Headon’s drug problems would eventually lead to his sacking, and it’s sad to see him not on stage with the band at Shea Stadium in the video for ‘Should I Stay Or Should I Go’ (all of the band’s videos are included on the Sound System DVD), but his influence on the record can’t be underestimated, writing as he did pretty much everything but the lyrics for the evergreen dancefloor filler ‘Rock The Casbah’ and playing a central part in making a song like ‘Overpowered By Funk’ live up to its ridiculous title. The rest of the record is a delight, too; it’s not as fantastical a journey as Sandinista! or blessed with quite the melodic Midas touch of London Calling, but succeeds in virtue of being both leaner than the former and more experimental than the latter. Plus, in the form ‘Straight To Hell’, Combat Rock contains the best piece of music ever laid to tape, ever – and if you say I’m wrong, I will fight you.

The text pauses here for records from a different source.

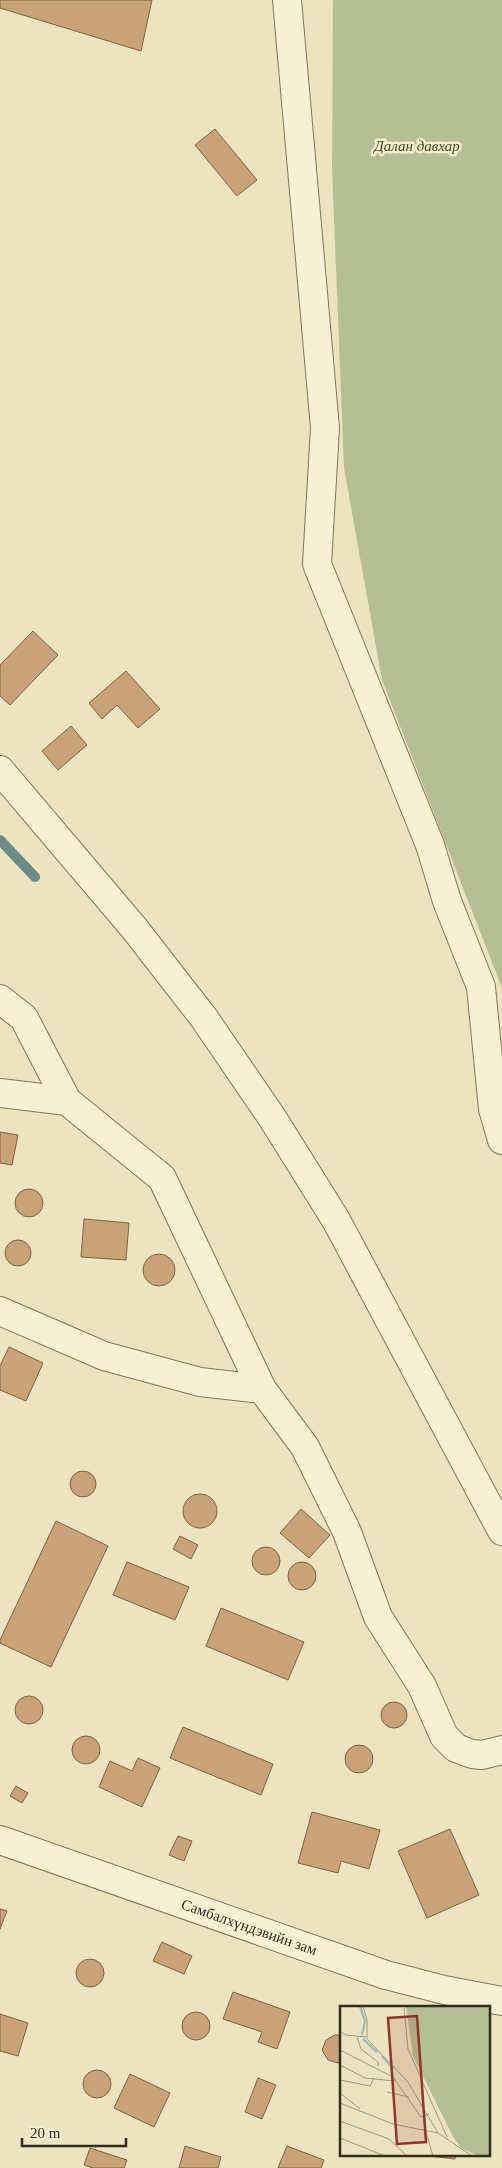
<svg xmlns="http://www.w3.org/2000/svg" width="502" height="2168" font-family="Georgia,serif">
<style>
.cemetery{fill:#b5be94}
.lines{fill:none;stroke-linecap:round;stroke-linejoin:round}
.stream{stroke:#6b8c87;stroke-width:10}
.building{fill:#c9a278;stroke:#836140}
.minor-casing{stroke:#857559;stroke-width:30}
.minor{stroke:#f7f0d3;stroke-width:28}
.labels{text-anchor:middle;stroke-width:5;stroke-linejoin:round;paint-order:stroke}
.park-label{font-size:15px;font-style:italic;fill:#415024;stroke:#f4edd0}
.street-label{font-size:15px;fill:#352b1d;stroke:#f4edd0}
.inset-river{fill:none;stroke:#a3beb9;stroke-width:2.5}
.inset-road{fill:none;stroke:#a39a7f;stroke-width:1}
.view{fill:#91352b;fill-opacity:0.15;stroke:#91352b;stroke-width:2.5}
.inset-edge{fill:none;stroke:#352b1d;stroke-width:2.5}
</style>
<rect width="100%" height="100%" fill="#ece4c1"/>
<path class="cemetery" d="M333,0H502V988L382,680L344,468L332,168Z"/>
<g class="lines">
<path class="stream" d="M0,840L35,877"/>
</g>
<g class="building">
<path d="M0,0H152L141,51L0,8Z"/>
<path d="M215,129L257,180L237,196L195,145Z"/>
<path d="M33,631L58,655L10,705L0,696V665Z"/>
<path d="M126,671L160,709L138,728L117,705L102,719L89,703Z"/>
<path d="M71,726L87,745L58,770L42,751Z"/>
<path d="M0,1132L18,1135L12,1165L0,1163Z"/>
<circle cx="29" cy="1203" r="14"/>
<path d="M84,1219L129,1223L126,1260L81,1257Z"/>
<circle cx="18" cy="1253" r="13"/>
<circle cx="159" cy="1270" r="16"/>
<path d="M9,1347L43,1363L26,1401L0,1390V1366Z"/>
<circle cx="83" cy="1484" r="13"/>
<circle cx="200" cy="1511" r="17"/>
<path d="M301,1509L330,1535L309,1558L280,1533Z"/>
<path d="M56,1521L108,1546L51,1667L0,1643V1640Z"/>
<path d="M180,1536L198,1545L191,1559L173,1549Z"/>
<circle cx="266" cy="1561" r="14"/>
<circle cx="302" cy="1576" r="14"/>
<path d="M127,1562L189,1587L175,1620L113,1595Z"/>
<path d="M221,1608L304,1642L288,1680L206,1646Z"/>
<circle cx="29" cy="1710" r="14"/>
<circle cx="394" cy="1715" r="13"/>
<path d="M183,1727L273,1764L261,1795L170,1758Z"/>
<circle cx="86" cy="1750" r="14"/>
<circle cx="359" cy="1759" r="14"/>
<path d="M138,1758L160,1768L142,1807L99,1787L110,1761L132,1771Z"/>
<path d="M16,1786L28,1793L22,1803L10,1796Z"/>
<path d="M312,1812L380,1830L369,1869L341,1861L338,1873L298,1863Z"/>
<path d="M450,1829L479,1895L427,1918L398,1851Z"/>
<path d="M178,1836L192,1841L184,1861L169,1855Z"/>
<path d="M0,1909L7,1911L0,1929Z"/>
<path d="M162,1942L192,1956L184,1974L153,1961Z"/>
<circle cx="90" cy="1973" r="14"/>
<path d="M233,1992L290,2012L277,2049L258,2042L262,2032L223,2019Z"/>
<circle cx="196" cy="2026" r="14"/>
<path d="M0,2014L28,2023L18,2056L0,2051Z"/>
<path d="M335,2035H341V2062L338,2063L328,2060L322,2050L326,2040Z"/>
<circle cx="97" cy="2084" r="14"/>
<path d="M130,2074L170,2093L154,2127L114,2108Z"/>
<path d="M258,2078L276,2085L262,2119L245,2112Z"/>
<path d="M185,2146L221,2157L218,2168H179Z"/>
<path d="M287,2146L324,2160L321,2168H278Z"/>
<path d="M90,2148L127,2160L124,2168H93L84,2165Z"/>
<path d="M414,2154H456L455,2159Z"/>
</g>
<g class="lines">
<defs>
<g id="minor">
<path d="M287,0L325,428L317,564L430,845L447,901L481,987L493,1109L502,1140"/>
<path d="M0,770L134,928L204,1018L273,1119L336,1220L502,1531"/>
<path d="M0,999L24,1018L67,1101L162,1178L262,1389L305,1447L347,1532L378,1617L422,1686L444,1736L456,1748L472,1754L482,1755L502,1750"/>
<path d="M0,1093L67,1101"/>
<path d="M0,1311L104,1356L200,1382L262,1389"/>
<path id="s1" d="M0,1840L386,1975L444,1990L502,2001"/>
</g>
</defs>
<use href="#minor" class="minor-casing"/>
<use href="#minor" class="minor"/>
</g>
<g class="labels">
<g class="park-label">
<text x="417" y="151">Далан давхар</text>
</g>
<g class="street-label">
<text dy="5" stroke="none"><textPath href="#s1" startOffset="264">Самбалхүндэвийн зам</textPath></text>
</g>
</g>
<g transform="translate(340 2006)">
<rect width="150" height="150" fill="#ece4c1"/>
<path d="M66,0H150V150H138L121,142L113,131L73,50Z" fill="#b5be94"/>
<path class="inset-river" d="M20,0L25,15L22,29M23,33L37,46M42,50L53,63"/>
<path class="inset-road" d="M23,0L27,14V33L68,76L98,127M64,2L68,43L107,131M0,25L6,29L26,31M17,31L21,43L38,56V60M0,44L53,71L81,111L89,108M0,59L25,72L55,75M0,74L30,80L34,72M47,86L69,91M0,87L20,103M0,97L53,118L98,127L132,150M0,115L49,133L67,150M86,126L93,150M0,132L45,150"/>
<path class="view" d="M77,10L86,136L57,138L48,12Z"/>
<rect width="150" height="150" class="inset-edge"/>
</g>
<path d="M22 2138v8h104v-8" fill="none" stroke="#352b1d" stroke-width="2.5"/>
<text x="30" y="2138" font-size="15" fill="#352b1d" stroke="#f4edd0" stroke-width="4" paint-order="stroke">20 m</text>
</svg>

Sound System comes in to its own at this point. Whereas the rest of the band’s studio off-cuts have been mined to death, it appears there were one or two things left behind on the cutting room floor from the Combat Rock sessions that were never swept up. The quality of the oddly jaunty, synth heavy ‘The Beautiful People Are Ugly Too’ (which points towards Strummer’s often jollier work with The Mescaleroes years later), the decidedly soulful ‘Midnight To Stevens’ and steel-drum heavy ‘Idle In Kangaroo Court’ only goes to confirm what a hot streak they were on, despite so much time spent at war with each other and themselves. Whether they alone are worth the £100 price tag is up to you and your bank manager to decide (I hope for your sake they’re a Clash fan).

The end is sad, so it shan’t be dwelt on too long here. With Jones and Headon now kicked out of the band on the advice of an increasingly domineering Bernie Rhodes, Strummer and Simonon soldiered on with hired hands for one more album – and it’s telling that 1985’s drum machine-laden Cut The Crap is held in such low regard by the surviving members that it’s not even included in their career-spanning box set (the song ‘This Is England’ is worth of hunting down, at the very least). The Clash Mk II didn’t last long, and certainly won’t be what the band are remembered for. That, I guess, is the point of Sound System; there’s nothing more to reissue, nothing more to painstakingly remaster so that listeners can hear every urinal being played (seriously, check ‘I Fought The Law’), nothing, nothing, nothing. This is a tombstone, but a fucking beautiful one.

Thankfully, all of this music sounds so alive that I have no doubt it will outlive them, and me, and whoever comes after me and inherits this beast of a box set in my will. I hope all this gushing has at least gone some way to convincing those with only a passing interest that The Clash are not perhaps the band you thought they were, whatever that might have been. Being honest, immersing myself in it all has been as enlightening as it has enjoyable – they’re not even the band I thought they were, truth told. They were actually much better than I was giving them credit for. For now though, I’ve made my peace with the idea that The Clash might not be for everyone. But I do think the world would be a better place if Sound System were handed out to new born babies by law.